RECORDS:
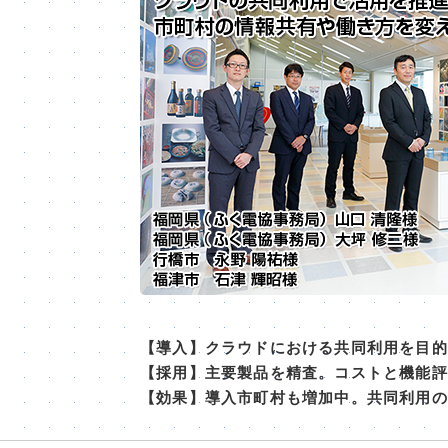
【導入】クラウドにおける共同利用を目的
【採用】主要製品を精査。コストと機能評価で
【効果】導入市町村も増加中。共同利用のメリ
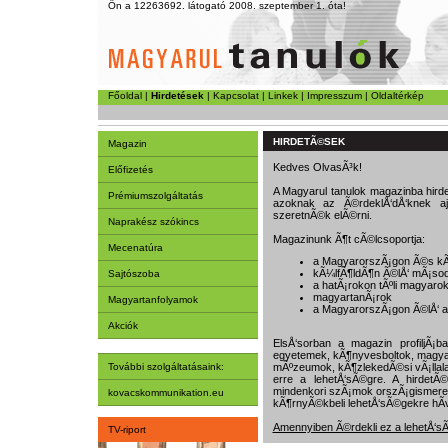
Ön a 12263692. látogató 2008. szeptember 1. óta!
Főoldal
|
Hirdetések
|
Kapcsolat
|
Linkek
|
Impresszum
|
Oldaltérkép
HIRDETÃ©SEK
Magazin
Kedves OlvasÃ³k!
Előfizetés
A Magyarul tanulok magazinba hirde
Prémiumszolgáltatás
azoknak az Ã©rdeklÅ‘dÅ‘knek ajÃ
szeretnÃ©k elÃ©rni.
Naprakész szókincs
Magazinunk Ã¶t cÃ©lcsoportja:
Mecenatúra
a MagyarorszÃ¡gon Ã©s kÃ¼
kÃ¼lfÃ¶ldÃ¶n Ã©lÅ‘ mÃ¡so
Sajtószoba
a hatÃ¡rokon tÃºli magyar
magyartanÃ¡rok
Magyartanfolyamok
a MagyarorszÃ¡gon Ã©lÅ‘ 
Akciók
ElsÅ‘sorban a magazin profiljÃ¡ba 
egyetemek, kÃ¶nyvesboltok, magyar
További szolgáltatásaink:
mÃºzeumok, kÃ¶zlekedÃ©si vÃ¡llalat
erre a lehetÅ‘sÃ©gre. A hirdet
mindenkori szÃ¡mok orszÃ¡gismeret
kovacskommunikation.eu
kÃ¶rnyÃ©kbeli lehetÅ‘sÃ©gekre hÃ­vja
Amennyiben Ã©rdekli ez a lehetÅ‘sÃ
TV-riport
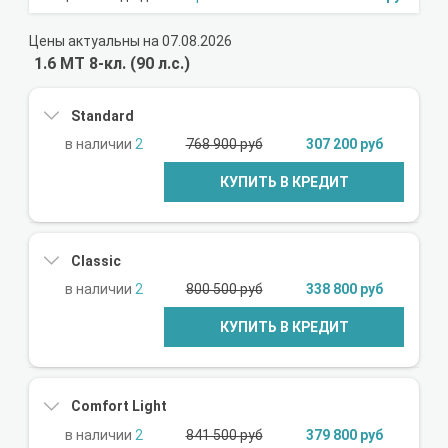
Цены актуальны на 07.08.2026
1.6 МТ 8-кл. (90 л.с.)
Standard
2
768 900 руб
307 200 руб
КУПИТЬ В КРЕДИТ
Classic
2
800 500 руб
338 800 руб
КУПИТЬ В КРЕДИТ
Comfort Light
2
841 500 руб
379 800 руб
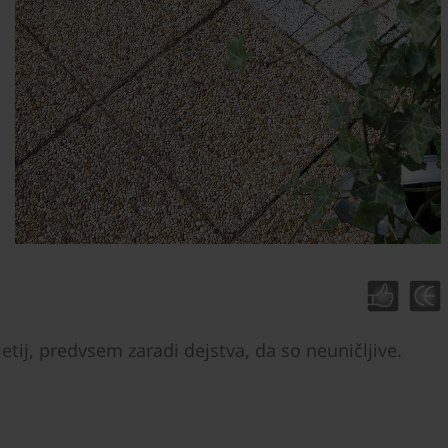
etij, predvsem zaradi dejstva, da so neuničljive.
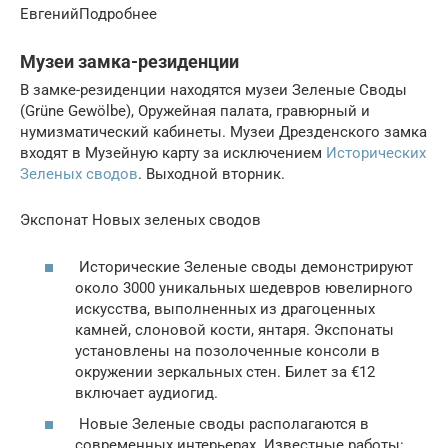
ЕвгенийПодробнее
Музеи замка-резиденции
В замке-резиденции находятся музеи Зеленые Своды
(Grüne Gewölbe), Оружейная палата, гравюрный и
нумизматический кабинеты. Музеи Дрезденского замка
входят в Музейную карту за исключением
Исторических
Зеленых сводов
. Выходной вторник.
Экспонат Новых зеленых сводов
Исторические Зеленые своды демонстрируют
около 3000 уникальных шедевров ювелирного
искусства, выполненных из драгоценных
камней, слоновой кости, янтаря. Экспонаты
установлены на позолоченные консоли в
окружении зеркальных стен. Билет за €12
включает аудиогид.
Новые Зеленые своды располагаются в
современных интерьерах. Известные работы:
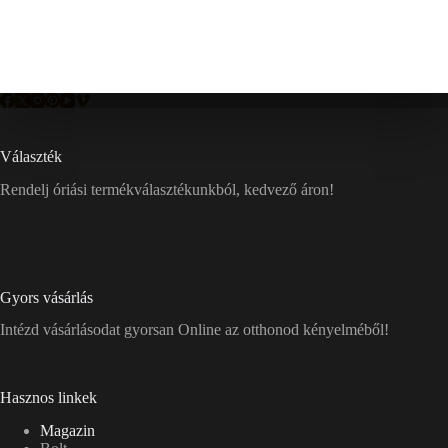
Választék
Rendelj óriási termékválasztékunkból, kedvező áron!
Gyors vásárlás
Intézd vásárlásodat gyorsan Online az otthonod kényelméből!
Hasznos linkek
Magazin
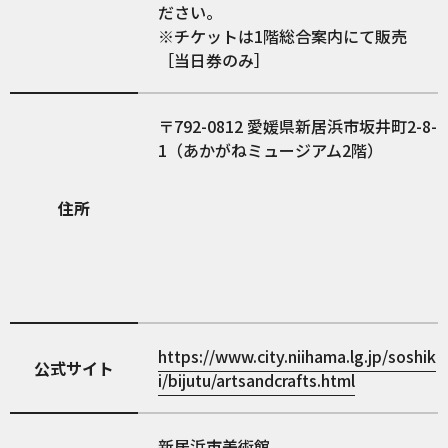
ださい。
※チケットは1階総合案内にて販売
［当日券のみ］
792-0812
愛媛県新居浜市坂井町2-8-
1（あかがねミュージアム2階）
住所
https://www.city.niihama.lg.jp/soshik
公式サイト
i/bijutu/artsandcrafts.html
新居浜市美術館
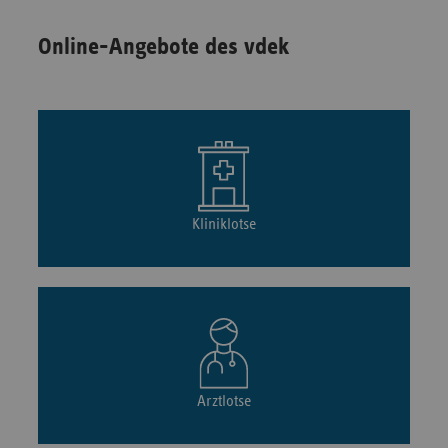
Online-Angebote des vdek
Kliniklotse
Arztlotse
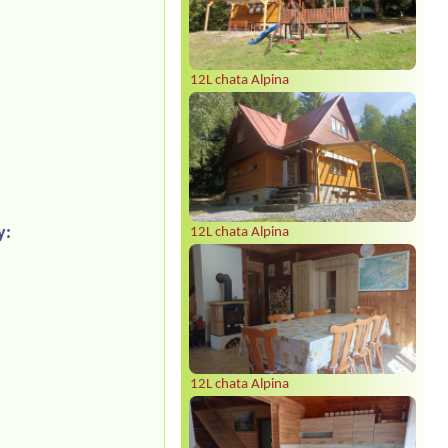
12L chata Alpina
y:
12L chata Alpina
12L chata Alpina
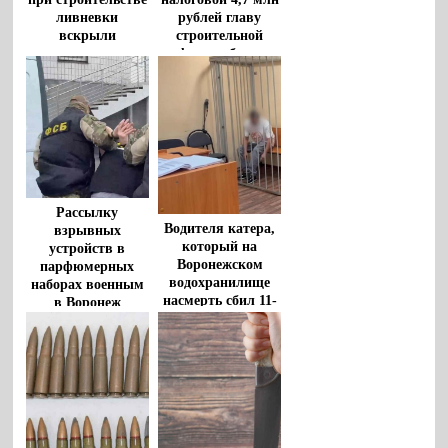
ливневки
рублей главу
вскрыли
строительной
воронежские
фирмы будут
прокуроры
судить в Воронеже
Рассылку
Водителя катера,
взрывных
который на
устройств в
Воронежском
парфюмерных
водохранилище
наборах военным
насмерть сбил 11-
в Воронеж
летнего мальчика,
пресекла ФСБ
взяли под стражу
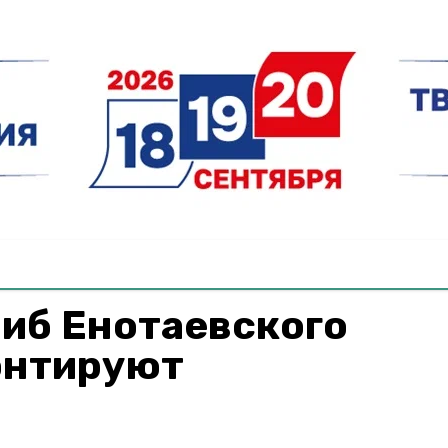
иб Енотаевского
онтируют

REQUEST: The first line of the entries, the line containing "Экспонат Новых зеленых сводов", and every line between them are to be output exactly; pictures are not.

ANSWER TO THE EXERCISE:
【導入】クラウドにおける共同利用を目的
【採用】主要製品を精査。コストと機能評価で
【効果】導入市町村も増加中。共同利用のメリ
Ön a 12263692. látogató 2008. szeptember 1. óta!
Főoldal
|
Hirdetések
|
Kapcsolat
|
Linkek
|
Impresszum
|
Oldaltérkép
HIRDETÃ©SEK
Magazin
Kedves OlvasÃ³k!
Előfizetés
A Magyarul tanulok magazinba hirde
Prémiumszolgáltatás
azoknak az Ã©rdeklÅ‘dÅ‘knek ajÃ
szeretnÃ©k elÃ©rni.
Naprakész szókincs
Magazinunk Ã¶t cÃ©lcsoportja:
Mecenatúra
a MagyarorszÃ¡gon Ã©s kÃ¼
kÃ¼lfÃ¶ldÃ¶n Ã©lÅ‘ mÃ¡so
Sajtószoba
a hatÃ¡rokon tÃºli magyar
magyartanÃ¡rok
Magyartanfolyamok
a MagyarorszÃ¡gon Ã©lÅ‘ 
Akciók
ElsÅ‘sorban a magazin profiljÃ¡ba 
egyetemek, kÃ¶nyvesboltok, magyar
További szolgáltatásaink:
mÃºzeumok, kÃ¶zlekedÃ©si vÃ¡llalat
erre a lehetÅ‘sÃ©gre. A hirdet
mindenkori szÃ¡mok orszÃ¡gismeret
kovacskommunikation.eu
kÃ¶rnyÃ©kbeli lehetÅ‘sÃ©gekre hÃ­vja
Amennyiben Ã©rdekli ez a lehetÅ‘sÃ
TV-riport
Цены актуальны на 07.08.2026
1.6 МТ 8-кл. (90 л.с.)
Standard
2
768 900 руб
307 200 руб
КУПИТЬ В КРЕДИТ
Classic
2
800 500 руб
338 800 руб
КУПИТЬ В КРЕДИТ
Comfort Light
2
841 500 руб
379 800 руб
etij, predvsem zaradi dejstva, da so neuničljive.
ЕвгенийПодробнее
Музеи замка-резиденции
В замке-резиденции находятся музеи Зеленые Своды
(Grüne Gewölbe), Оружейная палата, гравюрный и
нумизматический кабинеты. Музеи Дрезденского замка
входят в Музейную карту за исключением
Исторических
Зеленых сводов
. Выходной вторник.
Экспонат Новых зеленых сводов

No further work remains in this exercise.